Everyone has to read Catcher in the Rye because that is American fiction.
I like reading The Bible. I kid you not. I’m not saying this because of any religiousness; I just think that it’s pretty interesting to see how much everything has been influenced by The Bible, for better or for worse. It’s all over Shakespeare, it’s all over Cole Porter, it’s all over every song. Not in a religious way, but in a cultural way.
********
“(Louis Armstrong) is the center of our entire culture; beyond jazz, beyond music. He is the central figure of American culture. To be close to that, I would not pay $1000, not $2000, but everything that I have, and then I would borrow money from you!”
********
I’m interested in the King James version, because I love the way that the words are used.
I can’t believe the profundity of the sexes within the first ten pages! We’ve hardly heard anything about a woman and Noah has already parked the ark!
So, we have Catcher in the Rye and The Bible. What else do we need? (laughs)
For the middle ground I’m reading Michael Brecker’s biography; it’s beautifully written and for fun. Another great book is American Pop Song by Alec Wilder. Also Easy to Remember by Bill Zintzer, Music is my Mistress by Duke Ellington, Music on my Mind by Willie “The Lion” Smith, and you can add Musical Stages by Richard Rogers. Those are my musical favorite books.
I also look at a lot of painters. I’m always looking at (Juaquin) Sorolla and John Singer Sargent, and things that are at the Musee’ D’orsay’
WHO IN WORLD HISTORY, LIVING OR DEAD, WOULD YOU LIKE TO SIT FOR AN EVENING AND PICK HIS OR HER BRAIN?
Louis Armstrong, again, and George Gershwin.
I’d like to pick the brain of Fred Rogers. What a kind man.
********
“everything has been influenced by The Bible… It’s all over Shakespeare, it’s all over Cole Porter, it’s all over every song”
*********
WHAT DO YOU LISTEN FOR WHEN YOU WATCH A PIANO PLAYER? DO YOU HAVE A PET PEEVE?
I don’t like it when a piano player doesn’t consider the sound that he’s making. But all the great pianists do that.

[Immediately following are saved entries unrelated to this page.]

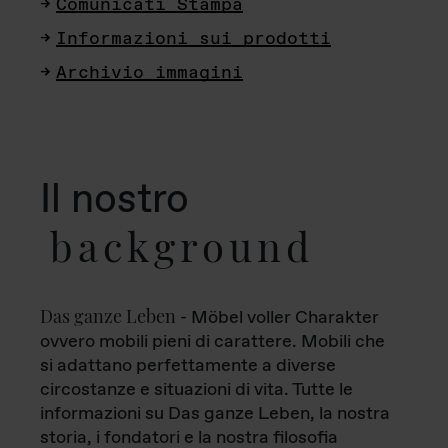
Comunicati Stampa
Informazioni sui prodotti
Archivio immagini
Il nostro
background
Das ganze Leben
- Möbel voller Charakter
ovvero mobili pieni di carattere. Mobili che
si adattano perfettamente a diverse
circostanze e situazioni di vita. Tutte le
informazioni su Das ganze Leben, la nostra
storia, i fondatori e la nostra filosofia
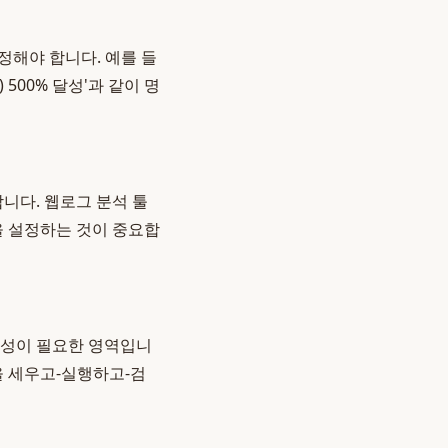
설정해야 합니다. 예를 들
 500% 달성'과 같이 명
니다. 웹로그 분석 툴
경을 설정하는 것이 중요합
문성이 필요한 영역입니
을 세우고-실행하고-검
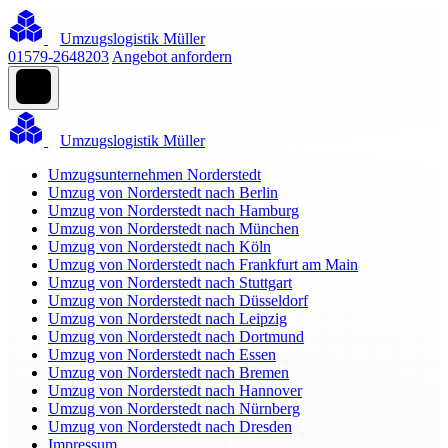
Umzugslogistik Müller
01579-2648203
Angebot anfordern
Umzugslogistik Müller
Umzugsunternehmen Norderstedt
Umzug von Norderstedt nach Berlin
Umzug von Norderstedt nach Hamburg
Umzug von Norderstedt nach München
Umzug von Norderstedt nach Köln
Umzug von Norderstedt nach Frankfurt am Main
Umzug von Norderstedt nach Stuttgart
Umzug von Norderstedt nach Düsseldorf
Umzug von Norderstedt nach Leipzig
Umzug von Norderstedt nach Dortmund
Umzug von Norderstedt nach Essen
Umzug von Norderstedt nach Bremen
Umzug von Norderstedt nach Hannover
Umzug von Norderstedt nach Nürnberg
Umzug von Norderstedt nach Dresden
Impressum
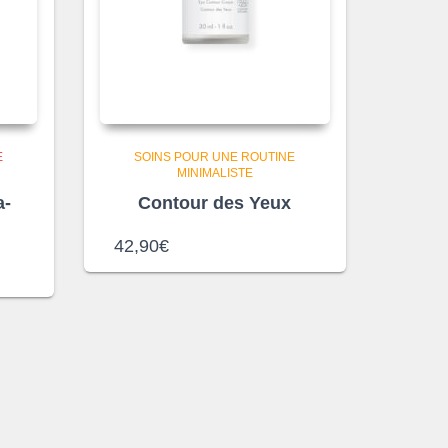
E
SOINS POUR UNE ROUTINE
MINIMALISTE
a-
Contour des Yeux
42,90
€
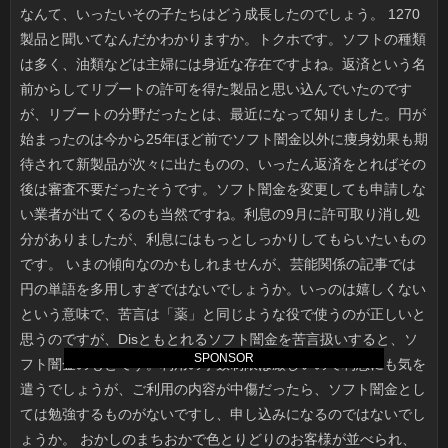
SPONSOR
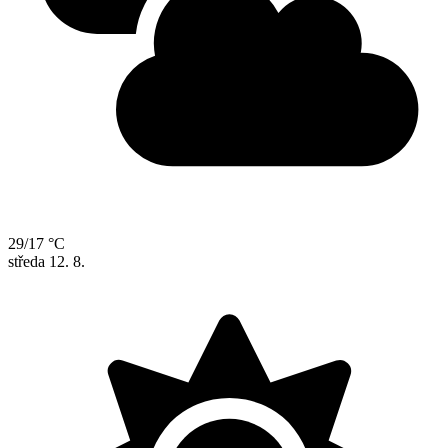
29/17 °C
středa
12. 8.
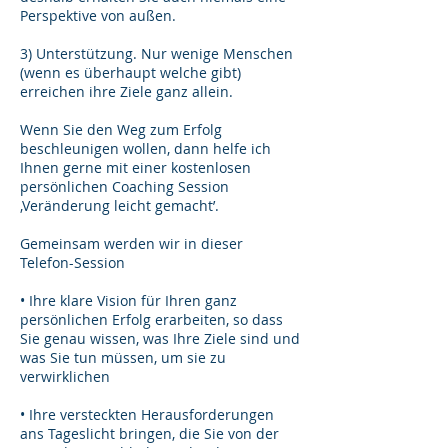
Perspektive von außen.
3) Unterstützung. Nur wenige Menschen
(wenn es überhaupt welche gibt)
erreichen ihre Ziele ganz allein.
Wenn Sie den Weg zum Erfolg
beschleunigen wollen, dann helfe ich
Ihnen gerne mit einer kostenlosen
persönlichen Coaching Session
‚Veränderung leicht gemacht’.
Gemeinsam werden wir in dieser
Telefon-Session
• Ihre klare Vision für Ihren ganz
persönlichen Erfolg erarbeiten, so dass
Sie genau wissen, was Ihre Ziele sind und
was Sie tun müssen, um sie zu
verwirklichen
• Ihre versteckten Herausforderungen
ans Tageslicht bringen, die Sie von der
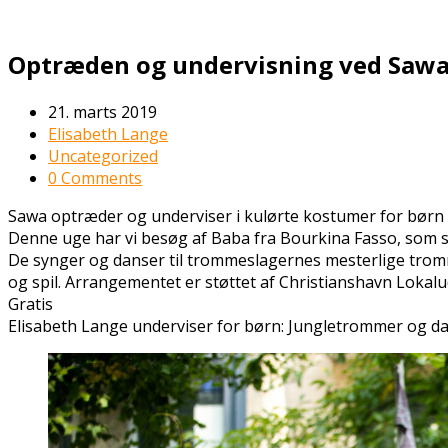
Optræden og undervisning ved Saw
21. marts 2019
Elisabeth Lange
Uncategorized
0 Comments
Sawa optræder og underviser i kulørte kostumer for børn
Denne uge har vi besøg af Baba fra Bourkina Fasso, som s
De synger og danser til trommeslagernes mesterlige tromme
og spil. Arrangementet er støttet af Christianshavn Lokalu
Gratis
Elisabeth Lange underviser for børn: Jungletrommer og dan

DID YOU HAVE AN EPIPHANY TO ALWAYS VEER TOWARDS A TRIO FORMAT, OR DID IT JUST END UP THAT WAY?
The trio just seems to be the correct balance of orchestration.
The drums are at the center, the American part, the “swing”…but it’s not just “any” trio, it’s Kenny and Peter! It’s the combination of Kenny and Peter together, and then what happens when it’s the three of us.
Their sound is so important; the sounds that we make on our instruments. Kenny’s drum sound; Peter’s bass sound and how it blends with the sound that I make on the piano. That makes a group sound.
********
“The trio just seems to be the correct balance of orchestration”
********
DO YOU CATCH YOURSELF TUNING INTO ONE MORE THAN THE OTHER?
I’m trying to listen to all three of us at the same time-33 1/3 all the time. (chuckles)
But you do focus over here and over there. It’s like looking at anything beautiful.
Look at her hair; look at her hands. You focus on different things at different times.
WHAT DO YOU WANT PEOPLE TO SAY AT YOUR MEMORIAL SERVICE?
“He’s not dead; he’s just resting” (laughs)
I hope I loved somebody into being helped.
I hope that the mistakes that I made are forgivable.
AS TONY BENNETT ONCE SAID, “I DON’T HAVE HIT SONGS, I HAVE A HIT CATALOGUE”. BILL CHARLAP, WITH HIS TRIO, HAS CREATED A LIBRARY OF RECORDINGS THAT IS NOT ONLY SETTING THE STANDARD FOR WHAT A MODERN JAZZ TRIO IS SUPPOSED TO SOUND LIKE, BUT HE IS CARRYING THE BATON OF THE GREAT AMERICAN SONGBOOK AND BRINGING IT INTO THE 21ST CENTURY LIKE A WISE SUPREME COURT JUSTICE WHO BELIEVES IN THE WRITER’S ORIGINAL INTENT, BUT STILL SHOWS THAT IT CAN SOUND FRESH AND ALIVE FOR TODAY’S CITIZENS.
AS THE KING JAMES BIBLE SAYS IN ECCLESIASTES, “A THREEFOLD CHORD IS NOT QUICKLY BROKEN.” BILL CHARLAP’S LONG STANDING TRIO IS ONE THAT HAS KEPT TOGETHER ON THEIR OWN, AND IS KEEPING TOGETHER THE MUSIC THAT HAS MADE AMERICA GREAT.